Flashing fingers fly
And dance across the keyboard
Weaving their magic.
Feet too join the dance
Executing bass figures,
Sliding as on ice.
The word toccata
Means to touch—fingers, yes, and
Heart and soul and mind.
The toccata is by nature a flashy piece of music. It typically includes fast runs of notes, and can sound like an improvisation. It is a showcase for a musician’s skills. Toccatas are typically written for a keyboard instrument, but that’s not a requirement—toccatas have been written for string instruments, and even for orchestra (the prelude to Monteverdi’s opera L’Orfeo is a toccata). While the form had its heyday in the Baroque period, with Bach, master improviser, at the summit (Toccata in D Minor, the toccata everyone knows), the form never entirely went away.
Schumann wrote a Toccata in C (Op. 7) which he believed was the most difficult music at the time. In this video, you can follow the sheet music, which will give you an idea of the complexity. Liszt also gave it a whirl (Toccata, S. 197a).

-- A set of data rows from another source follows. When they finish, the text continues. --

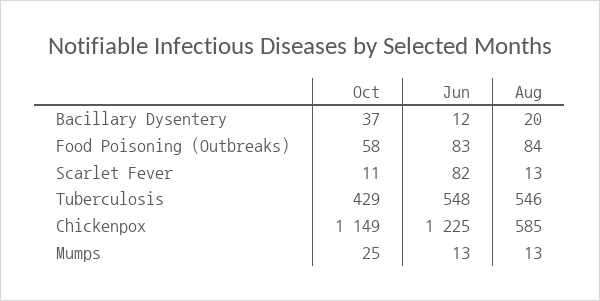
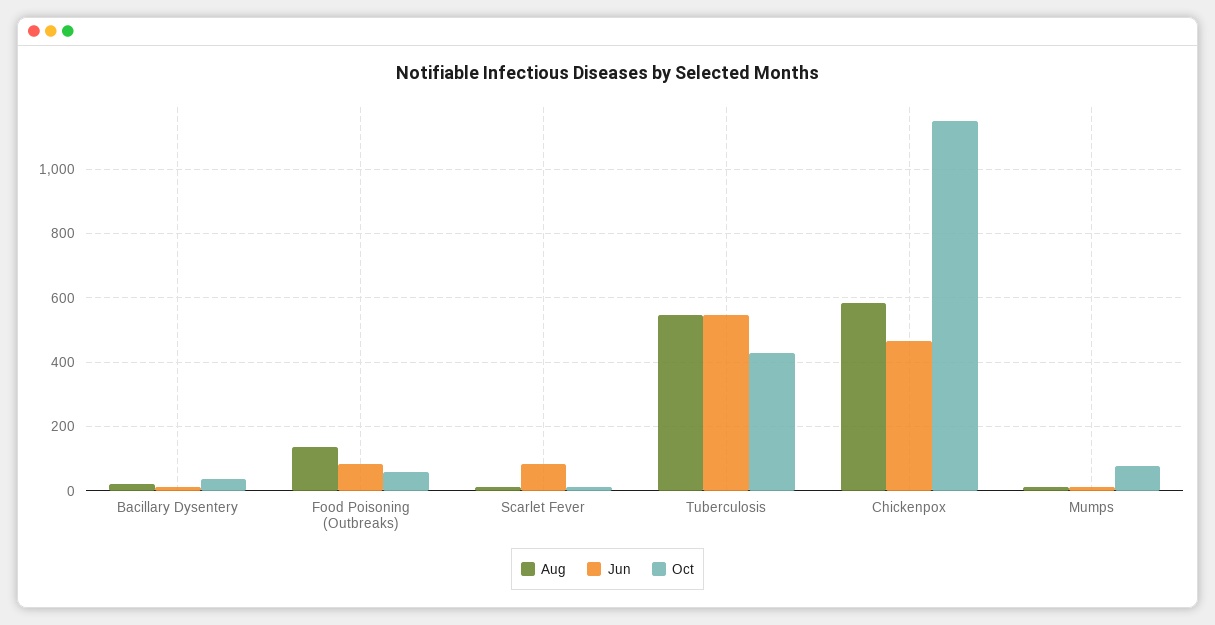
  {
    "Oct": {
      "Bacillary Dysentery": 37,
      "Food Poisoning (Outbreaks)": 58,
      "Scarlet Fever": 11,
      "Tuberculosis": 429,
      "Chickenpox": 1149,
-     "Mumps": 25
+     "Mumps": 80
    },
    "Jun": {
      "Bacillary Dysentery": 12,
      "Food Poisoning (Outbreaks)": 83,
      "Scarlet Fever": 82,
      "Tuberculosis": 548,
-     "Chickenpox": 1225,
+     "Chickenpox": 460,
      "Mumps": 13
    },
    "Aug": {
      "Bacillary Dysentery": 20,
-     "Food Poisoning (Outbreaks)": 84,
+     "Food Poisoning (Outbreaks)": 140,
      "Scarlet Fever": 13,
      "Tuberculosis": 546,
      "Chickenpox": 585,
      "Mumps": 13
    }
  }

Ravel included a toccata in his Le Tombeau de Couperin, and Debussy’s Jardins sous la pluie from Estampes is a toccata as well. One can also look to the finale of Widor’s Symphony No. 5 for a fine example of a toccata. You can find some videos of the finale here, including Widor himself playing the toccata.
And now for the strings! The last movement of John Adams’s Violin Concerto contains a toccata, and Hindemith’s Kammermusik No. 5, a viola concerto, also contains a toccata (he also wrote a Toccata for a Mechanical Piano, meaning a player piano, which you can see here).
If you’re ever having a blah day, and need a quick pick-me-up, try a toccata!